L’Éthopie est un grand pays dans le monde de la course à pied. Je ne le savais pas avant que Grand Polak y aille pour passer un mois de vacances (j’ai déjà évoqué le fait qu’il ne part en vacances quasiment que pour courir) mais ce pays a donné au monde des légendes comme Haile Gebreselassie et Abebe Bikila, tous deux détenteurs des records du monde du marathon et du semi-marathon en leur temps, ainsi que d’une pléthore d’hommes et de femmes super rapides.

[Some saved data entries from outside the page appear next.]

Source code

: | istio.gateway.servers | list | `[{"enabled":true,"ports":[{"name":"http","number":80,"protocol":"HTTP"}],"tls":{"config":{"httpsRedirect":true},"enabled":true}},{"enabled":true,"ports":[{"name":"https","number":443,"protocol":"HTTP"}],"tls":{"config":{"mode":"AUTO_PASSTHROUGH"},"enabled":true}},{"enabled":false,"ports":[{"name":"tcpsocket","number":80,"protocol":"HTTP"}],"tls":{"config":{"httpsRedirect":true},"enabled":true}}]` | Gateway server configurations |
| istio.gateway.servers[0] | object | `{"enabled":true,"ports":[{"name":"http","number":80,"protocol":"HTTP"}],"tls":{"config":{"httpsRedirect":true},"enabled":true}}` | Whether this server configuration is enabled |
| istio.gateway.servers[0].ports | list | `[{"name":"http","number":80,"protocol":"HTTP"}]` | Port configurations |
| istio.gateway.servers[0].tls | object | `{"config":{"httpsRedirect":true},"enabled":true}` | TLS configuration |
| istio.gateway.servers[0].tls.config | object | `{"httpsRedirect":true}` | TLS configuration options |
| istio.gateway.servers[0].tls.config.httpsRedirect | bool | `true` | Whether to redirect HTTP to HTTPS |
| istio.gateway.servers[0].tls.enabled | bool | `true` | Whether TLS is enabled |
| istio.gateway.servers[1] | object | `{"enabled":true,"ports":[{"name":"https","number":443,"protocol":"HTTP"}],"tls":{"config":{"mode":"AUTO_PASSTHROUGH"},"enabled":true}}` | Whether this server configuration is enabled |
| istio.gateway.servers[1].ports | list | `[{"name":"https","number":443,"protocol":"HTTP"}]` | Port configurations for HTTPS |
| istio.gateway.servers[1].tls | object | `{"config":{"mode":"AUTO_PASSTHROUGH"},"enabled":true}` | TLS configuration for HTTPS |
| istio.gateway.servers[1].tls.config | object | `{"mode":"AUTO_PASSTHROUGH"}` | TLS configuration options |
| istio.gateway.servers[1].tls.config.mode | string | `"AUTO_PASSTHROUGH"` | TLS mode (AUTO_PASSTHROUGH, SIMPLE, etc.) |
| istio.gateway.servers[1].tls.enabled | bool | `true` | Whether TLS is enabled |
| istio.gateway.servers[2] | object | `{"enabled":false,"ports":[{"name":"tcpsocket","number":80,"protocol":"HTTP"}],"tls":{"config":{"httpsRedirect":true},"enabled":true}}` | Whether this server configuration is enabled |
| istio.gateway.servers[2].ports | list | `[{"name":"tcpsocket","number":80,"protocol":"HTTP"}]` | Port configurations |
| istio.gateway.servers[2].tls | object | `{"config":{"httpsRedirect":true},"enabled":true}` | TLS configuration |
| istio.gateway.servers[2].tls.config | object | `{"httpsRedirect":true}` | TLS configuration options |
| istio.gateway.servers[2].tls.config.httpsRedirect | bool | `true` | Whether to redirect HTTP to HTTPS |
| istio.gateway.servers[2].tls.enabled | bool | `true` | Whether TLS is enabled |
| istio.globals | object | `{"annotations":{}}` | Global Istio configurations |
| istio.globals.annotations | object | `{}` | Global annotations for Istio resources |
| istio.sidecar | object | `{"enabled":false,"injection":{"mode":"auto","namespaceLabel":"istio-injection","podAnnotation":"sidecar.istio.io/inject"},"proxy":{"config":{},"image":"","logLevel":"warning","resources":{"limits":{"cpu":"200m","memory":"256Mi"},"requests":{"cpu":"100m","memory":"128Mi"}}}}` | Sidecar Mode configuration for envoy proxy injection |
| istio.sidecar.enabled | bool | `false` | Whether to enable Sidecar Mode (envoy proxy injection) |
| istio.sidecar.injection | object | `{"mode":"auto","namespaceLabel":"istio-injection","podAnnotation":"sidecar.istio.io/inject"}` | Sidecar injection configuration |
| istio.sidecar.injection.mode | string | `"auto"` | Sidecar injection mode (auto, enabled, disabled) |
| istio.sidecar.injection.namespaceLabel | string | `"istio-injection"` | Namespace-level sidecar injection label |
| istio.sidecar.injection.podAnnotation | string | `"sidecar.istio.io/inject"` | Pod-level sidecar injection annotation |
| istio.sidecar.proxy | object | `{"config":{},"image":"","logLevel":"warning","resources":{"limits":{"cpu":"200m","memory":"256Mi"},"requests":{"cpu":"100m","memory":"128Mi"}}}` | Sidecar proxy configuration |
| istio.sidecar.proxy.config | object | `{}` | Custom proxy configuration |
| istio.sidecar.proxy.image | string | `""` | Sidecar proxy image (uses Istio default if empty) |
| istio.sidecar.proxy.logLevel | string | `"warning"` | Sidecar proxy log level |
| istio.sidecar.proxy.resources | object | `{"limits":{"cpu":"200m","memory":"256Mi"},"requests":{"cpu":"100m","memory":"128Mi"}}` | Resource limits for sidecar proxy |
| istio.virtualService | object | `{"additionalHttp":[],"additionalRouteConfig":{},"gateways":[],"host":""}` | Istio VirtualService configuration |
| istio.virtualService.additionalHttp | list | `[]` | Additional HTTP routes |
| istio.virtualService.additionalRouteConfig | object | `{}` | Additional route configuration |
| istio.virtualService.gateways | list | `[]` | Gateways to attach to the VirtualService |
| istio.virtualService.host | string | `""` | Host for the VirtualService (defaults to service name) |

J’ai récemment regardé Town of Runners, un documentaire de Jerry Rothwell sur de jeunes coureuses à Bekoji, une ville du centre de l’Éthiopie, connue pour produire des coureurs de premier ordre comme la championne olympique Tirunesh Dibaba et ses deux incroyables sœurs Ejegayehu et Genzebe. Sans surprises, beaucoup de jeunes du coin s’entraînent dur (très dur) pour suivre les pas de ces géants. Pour beaucoup, c’est leur seul espoir d’une vie meilleure et ils rêvent d’aller à la capitale Addis Ababa puis en Europe ou en Amérique du nord pour vivre de la course ou mieux, devenir une légende à leur tour.

Town of Runners

Town of Runners

Le documentaire suit deux jeunes filles talentueuses et pleines d’espoir qui dédient leur vie à la course (en plus d’aller à l’école et d’aider leurs parents à la maison et dans les champs). Le début est plutôt optimiste, avec l’entraîneur, son sourire éternel et sa confiance en sa capacité à entraîner des athlètes de classe mondiale, comme il l’a déjà fait. Mais la désillusion arrive rapidement, et nos jeunes héroïnes doivent faire face à la tricherie et au favoritisme lors des compétitions auxquelles elles sont inscrites.

Quand elles arrivent finalement à entrer dans des académies de course, les choses s’empirent : elles sont loin de leurs familles, mal nourries et mal traitées. En bref, le documentaire n’est pas si optimiste que ça et nous donne un aperçu de la misère des masses de coureurs qui échouent pour quelques heureux élus.

Tu peux te mater le documentaire complet sur Vimeo ou sur Netflix UK (en anglais et malheureusement sans sous-titres français). Après l’avoir regardé, tu peux lire des nouvelles des personnages un an plus tard, et comme ils sont vraiment attachants, j’aimerais bien en avoir maintenant, 5 ans plus tard.